As has been the case for most festivals and events over the course of the last year, the 9th annual Toronto Black Film Festival (TBFF) is running its programming entirely online this month. Until February 21, you can watch its roster of riveting cinematic offerings — as well as a number of musical performances, workshops and panels — from the comfort of your couch.

One scheduled chat, which launches February 12 on Facebook at 4pm EST, will feature a wealth of locally-based fashion talent: Stylist and founder/president of The Black Fashion and Beauty Gala Awards, Ann-Marie Mystique Daniel-Barker; mycoatisblue’s founder/creative director, Natasha Patten; M3 Mode Masculine Montreal founder, Yves Ulysses; designer Rhowan James; and designer/developer/blogger, Kate Pierre.

The “Fashion ‘Oh So White’ Industry” panel discussion will be moderated by Catherine Addai, founder and creative director of the Toronto-based lifestyle brand Kaela Kay. “Participating in the panel discussion was important to me because being a Black woman in the fashion industry, I’ve faced many challenges, especially around representation,” she says about why she signed on to speak with her peers as part of TBFF. “There was a lot of feedback for me when I first started my business around where to fit me in — as if the industry is already set and I needed to mold to accommodate. So, [it’s] interesting to hear the perspectives of other Black fashion entrepreneurs on their challenges, triumphs and thoughts.”

Echoing this notion, TBFF’s founder — filmmaker/actress/entrepreneur Fabienne Colas — felt it was vital to include the perspective of Black creatives in all arts-based areas during the festival’s schedule. “For the first time in history, a Black fashion designer won an Oscar for Black Panther,” she proudly recalls about Ruth E. Carter’s win in 2019. “There’s no film without a costume design department. They’re industries that work hand-in-hand…. [And] it’s the same Black battle about a lack of representation.”

Colas highlights that while the resurgence of the Black Lives Matter movement last year may have brought about “cosmetic” changes within creative sectors — that is, hiring Black models as part of a PR move, or the launch of paltry social media campaigns — there is so far to go in terms of BIPOC voices being brought to the table to weigh in and make significant (and much-needed) changes to all industries.

“Too often we hear that brands want to celebrate Black culture, but they don’t have anyone involved in the brand’s [many] departments that are part of the culture they want to celebrate,” she says. “And that’s what results in cultural appropriation. We want people to understand what inclusion really means.”

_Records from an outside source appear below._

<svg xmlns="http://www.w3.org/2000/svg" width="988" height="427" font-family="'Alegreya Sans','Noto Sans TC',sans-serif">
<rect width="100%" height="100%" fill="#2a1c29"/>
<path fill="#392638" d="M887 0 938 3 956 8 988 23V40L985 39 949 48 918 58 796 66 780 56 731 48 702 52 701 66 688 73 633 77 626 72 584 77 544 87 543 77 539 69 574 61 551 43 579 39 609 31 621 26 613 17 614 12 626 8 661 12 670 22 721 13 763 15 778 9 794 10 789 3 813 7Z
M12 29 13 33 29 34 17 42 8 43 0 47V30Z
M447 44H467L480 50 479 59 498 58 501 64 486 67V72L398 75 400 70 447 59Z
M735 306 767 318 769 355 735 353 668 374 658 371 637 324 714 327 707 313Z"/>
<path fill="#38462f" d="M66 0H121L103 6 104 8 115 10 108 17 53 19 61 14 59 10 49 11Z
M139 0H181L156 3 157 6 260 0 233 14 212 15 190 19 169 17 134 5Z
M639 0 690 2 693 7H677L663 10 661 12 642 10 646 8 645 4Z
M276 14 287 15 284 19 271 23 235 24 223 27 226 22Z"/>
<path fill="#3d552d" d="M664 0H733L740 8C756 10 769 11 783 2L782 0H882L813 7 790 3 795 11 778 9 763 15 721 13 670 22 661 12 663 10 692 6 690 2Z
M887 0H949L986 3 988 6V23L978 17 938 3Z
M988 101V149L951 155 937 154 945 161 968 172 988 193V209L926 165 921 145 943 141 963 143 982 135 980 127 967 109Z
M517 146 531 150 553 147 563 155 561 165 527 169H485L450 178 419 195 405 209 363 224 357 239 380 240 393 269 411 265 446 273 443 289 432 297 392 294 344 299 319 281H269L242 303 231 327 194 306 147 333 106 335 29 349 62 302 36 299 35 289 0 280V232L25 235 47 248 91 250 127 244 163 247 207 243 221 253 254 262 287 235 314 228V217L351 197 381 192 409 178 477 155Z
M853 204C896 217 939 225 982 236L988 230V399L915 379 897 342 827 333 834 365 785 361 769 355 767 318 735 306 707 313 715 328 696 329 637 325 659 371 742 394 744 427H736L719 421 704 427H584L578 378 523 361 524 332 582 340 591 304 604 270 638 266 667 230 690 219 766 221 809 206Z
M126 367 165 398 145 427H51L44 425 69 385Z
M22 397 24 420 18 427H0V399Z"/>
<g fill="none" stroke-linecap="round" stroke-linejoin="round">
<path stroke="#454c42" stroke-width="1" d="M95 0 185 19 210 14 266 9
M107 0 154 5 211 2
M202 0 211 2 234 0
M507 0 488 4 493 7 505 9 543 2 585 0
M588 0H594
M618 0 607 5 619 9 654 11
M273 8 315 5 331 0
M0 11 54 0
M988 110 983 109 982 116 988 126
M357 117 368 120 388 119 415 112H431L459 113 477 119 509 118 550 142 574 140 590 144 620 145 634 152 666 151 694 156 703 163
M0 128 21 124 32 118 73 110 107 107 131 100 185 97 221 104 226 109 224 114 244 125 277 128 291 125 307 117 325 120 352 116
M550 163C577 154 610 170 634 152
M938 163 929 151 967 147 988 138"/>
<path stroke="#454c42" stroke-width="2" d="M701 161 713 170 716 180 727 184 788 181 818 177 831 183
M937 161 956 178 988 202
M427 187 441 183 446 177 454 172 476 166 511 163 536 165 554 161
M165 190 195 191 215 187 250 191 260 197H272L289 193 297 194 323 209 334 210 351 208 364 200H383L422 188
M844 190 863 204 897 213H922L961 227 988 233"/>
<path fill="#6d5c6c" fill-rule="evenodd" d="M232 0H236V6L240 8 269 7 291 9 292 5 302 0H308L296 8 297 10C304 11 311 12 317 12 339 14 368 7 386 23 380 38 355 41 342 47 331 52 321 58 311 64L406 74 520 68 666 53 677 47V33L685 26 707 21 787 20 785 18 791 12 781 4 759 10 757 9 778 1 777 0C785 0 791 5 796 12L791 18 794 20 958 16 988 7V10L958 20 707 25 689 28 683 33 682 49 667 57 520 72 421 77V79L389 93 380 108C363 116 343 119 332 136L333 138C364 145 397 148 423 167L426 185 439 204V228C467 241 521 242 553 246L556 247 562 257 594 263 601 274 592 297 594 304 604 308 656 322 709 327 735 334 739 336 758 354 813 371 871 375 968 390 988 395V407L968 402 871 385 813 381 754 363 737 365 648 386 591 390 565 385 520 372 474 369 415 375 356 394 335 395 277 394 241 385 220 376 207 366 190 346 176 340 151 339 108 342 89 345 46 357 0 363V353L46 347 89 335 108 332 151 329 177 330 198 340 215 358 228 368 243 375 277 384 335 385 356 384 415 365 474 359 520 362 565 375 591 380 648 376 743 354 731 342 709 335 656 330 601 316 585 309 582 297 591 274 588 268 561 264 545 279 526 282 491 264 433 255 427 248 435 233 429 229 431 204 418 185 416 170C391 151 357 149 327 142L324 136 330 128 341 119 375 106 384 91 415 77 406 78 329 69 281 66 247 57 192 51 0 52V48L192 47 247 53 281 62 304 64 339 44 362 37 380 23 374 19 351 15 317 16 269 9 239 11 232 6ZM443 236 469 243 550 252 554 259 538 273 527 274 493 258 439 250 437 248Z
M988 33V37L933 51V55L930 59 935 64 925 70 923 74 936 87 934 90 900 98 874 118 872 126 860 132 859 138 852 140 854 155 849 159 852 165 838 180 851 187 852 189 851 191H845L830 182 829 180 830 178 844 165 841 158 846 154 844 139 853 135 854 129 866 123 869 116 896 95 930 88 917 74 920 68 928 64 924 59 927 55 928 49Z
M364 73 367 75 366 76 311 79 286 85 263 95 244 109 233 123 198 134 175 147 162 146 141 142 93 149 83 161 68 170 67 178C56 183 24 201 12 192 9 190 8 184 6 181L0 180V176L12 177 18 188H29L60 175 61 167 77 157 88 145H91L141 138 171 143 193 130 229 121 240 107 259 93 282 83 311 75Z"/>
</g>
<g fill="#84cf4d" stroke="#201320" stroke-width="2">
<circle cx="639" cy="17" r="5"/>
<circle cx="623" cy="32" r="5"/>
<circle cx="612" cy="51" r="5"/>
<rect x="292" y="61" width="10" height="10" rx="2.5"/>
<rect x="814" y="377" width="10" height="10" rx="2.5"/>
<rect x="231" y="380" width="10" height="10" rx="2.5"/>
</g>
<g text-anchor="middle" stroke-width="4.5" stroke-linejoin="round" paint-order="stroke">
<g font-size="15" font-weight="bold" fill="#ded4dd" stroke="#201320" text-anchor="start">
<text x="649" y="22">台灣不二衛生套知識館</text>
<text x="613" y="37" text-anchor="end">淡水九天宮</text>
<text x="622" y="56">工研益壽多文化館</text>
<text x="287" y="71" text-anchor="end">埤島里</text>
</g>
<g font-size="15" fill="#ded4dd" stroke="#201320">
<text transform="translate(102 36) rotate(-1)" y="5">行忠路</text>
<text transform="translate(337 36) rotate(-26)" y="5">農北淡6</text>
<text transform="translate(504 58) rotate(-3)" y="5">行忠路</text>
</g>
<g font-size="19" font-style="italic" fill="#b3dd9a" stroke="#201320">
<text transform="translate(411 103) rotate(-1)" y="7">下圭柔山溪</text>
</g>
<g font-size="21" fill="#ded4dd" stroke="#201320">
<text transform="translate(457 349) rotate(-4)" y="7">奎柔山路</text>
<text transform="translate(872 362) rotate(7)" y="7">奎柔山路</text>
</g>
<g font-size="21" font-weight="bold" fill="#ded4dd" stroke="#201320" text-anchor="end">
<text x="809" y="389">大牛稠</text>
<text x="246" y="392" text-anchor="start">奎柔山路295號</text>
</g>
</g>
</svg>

Panelist Natasha Patten agrees. “It’s where people are making the changes that matters to me,” she says. “A brand saying they’re going to hire more Black models is different from a brand saying they’re going to hire a Black creative director, or [them] having a Black person at the top making decisions.”

For it is decision-making power that lies at the heart of diversity and inclusivity being truly meaningful concepts. “Inclusion is a decision,” Colas says. “It’s not organic — especially when the people making decisions aren’t people of colour.” She highlights the push for parity in the representation of women in higher echelons of power in the past few decades, and how that movement largely left women of colour and members of the LGBTQ+ community out. “We need to be mindful of intersectionality,” she says.

While the February 12 panel discussion will delve into “what’s not working currently, the state of affairs, and how we can move forward better,” as Colas puts it, the larger idea is to motivate concrete action to take place. “We’ve never had a lack of discussion,” she points out. “We’ve been talking about these questions for years and years. I think everyone knows what the problems are. It’s about who is around the table discussing them, and how they take action. And it’s important for everyone to listen to these conversations. Not just Black people, but non-Black people so they can understand how they can be part of the solution.”